Sheryl Swoopes will go down in history as one of the best women to ever play the game. She was the first women’s basketball player to be endorsed to Nike. Swoopes excelled at the world level, winning three Olympic gold medals. On and off the court, Swoopes was in inspiration to all.
Michigan State head coach Tom Izzo has been one of the best coaches around for quite some time. He’s still patrolling the sidelines to the Spartans, who at the moment, are the number one team in America and are undefeated.
Since he was named head coach of the university, Izzo’s squad has won one national championship(2000), made it to the 2009 national championship game, has gone to seven Final Fours, nine Elite Eights, and 13 Sweet Sixteens. He’s won seven Big Ten regular season championships and four Big Ten tournament championships. And even more impressive, MSU has made 18 consecutive NCAA Tournaments.
Izzo’s best teams may be ahead of him. As mentioned, his team is undefeated this year and next year, his recruiting class currently ranks third, according to ESPN. Izzo gets the best out of his players, as they always seem to fly under the recruiting radar. His best coaching job might have been last year, where his team went to the Final Four, despite not having a star on the roster and being a seven seed.
In his career as the Spartans head coach, he’s sent 19 players to the NBA. Names including; Morris Peterson, Jason Richardson, Zach Randolph, and Draymond Green.
Izzo is the king of player development and getting the best out of literally everyone on the roster. He doesn’t get many one-and-done freshman like a John Calipari or Mike Krzyzewski, but that doesn’t make him any less of a coach. Izzo may not get in this year, or even next year, but make to qualms about it, his time will definitely come to be enshrined into the Hall of Fame.

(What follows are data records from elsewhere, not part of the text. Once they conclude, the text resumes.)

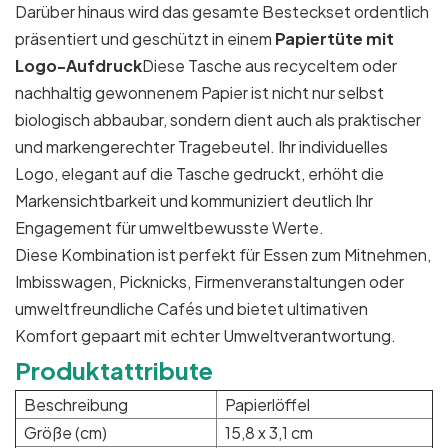
Darüber hinaus wird das gesamte Besteckset ordentlich
präsentiert und geschützt in einem
Papiertüte mit
Logo-Aufdruck
Diese Tasche aus recyceltem oder
nachhaltig gewonnenem Papier ist nicht nur selbst
biologisch abbaubar, sondern dient auch als praktischer
und markengerechter Tragebeutel. Ihr individuelles
Logo, elegant auf die Tasche gedruckt, erhöht die
Markensichtbarkeit und kommuniziert deutlich Ihr
Engagement für umweltbewusste Werte.
Diese Kombination ist perfekt für Essen zum Mitnehmen,
Imbisswagen, Picknicks, Firmenveranstaltungen oder
umweltfreundliche Cafés und bietet ultimativen
Komfort gepaart mit echter Umweltverantwortung.
Produktattribute
Beschreibung
Papierlöffel
Größe (cm)
15,8 x 3,1 cm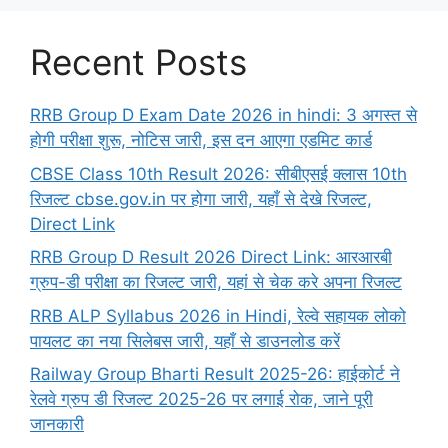
Recent Posts
RRB Group D Exam Date 2026 in hindi: 3 अगस्त से
होगी परीक्षा शुरू, नोटिस जारी, इस दन आएगा एडमिट कार्ड
CBSE Class 10th Result 2026: सीबीएसई क्लास 10th
रिजल्ट cbse.gov.in पर होगा जारी, यहाँ से देखे रिजल्ट,
Direct Link
RRB Group D Result 2026 Direct Link: आरआरबी
ग्रुप-डी परीक्षा का रिजल्ट जारी, यहां से चेक करे अपना रिजल्ट
RRB ALP Syllabus 2026 in Hindi, रेल्वे सहायक लोको
पायलट का नया सिलेबस जारी, यहाँ से डाउनलोड करें
Railway Group Bharti Result 2025-26: हाईकोर्ट ने
रेलवे ग्रुप डी रिजल्ट 2025-26 पर लगाई रोक, जाने पूरी
जानकारी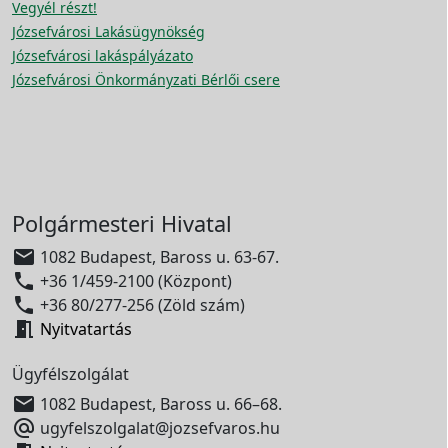
Vegyél részt!
Józsefvárosi Lakásügynökség
Józsefvárosi lakáspályázato
Józsefvárosi Önkormányzati Bérlői csere
Polgármesteri Hivatal

1082 Budapest, Baross u. 63-67.

+36 1/459-2100 (Központ)

+36 80/277-256 (Zöld szám)

Nyitvatartás
Ügyfélszolgálat

1082 Budapest, Baross u. 66–68.

ugyfelszolgalat@jozsefvaros.hu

These players and coaches have done great things for the game of basketball. Whether its offering inspiration or just an opportunity to play, they have touched the lives of many people. But on the court and the sidelines they are great. Each has dominated the game and made the players around them better. Allen Iverson, Shaquille O’Neal, Sheryl Swoopes and Tom Izzo are all Hall of Famers and I believe they will all get into the Hall in 2016.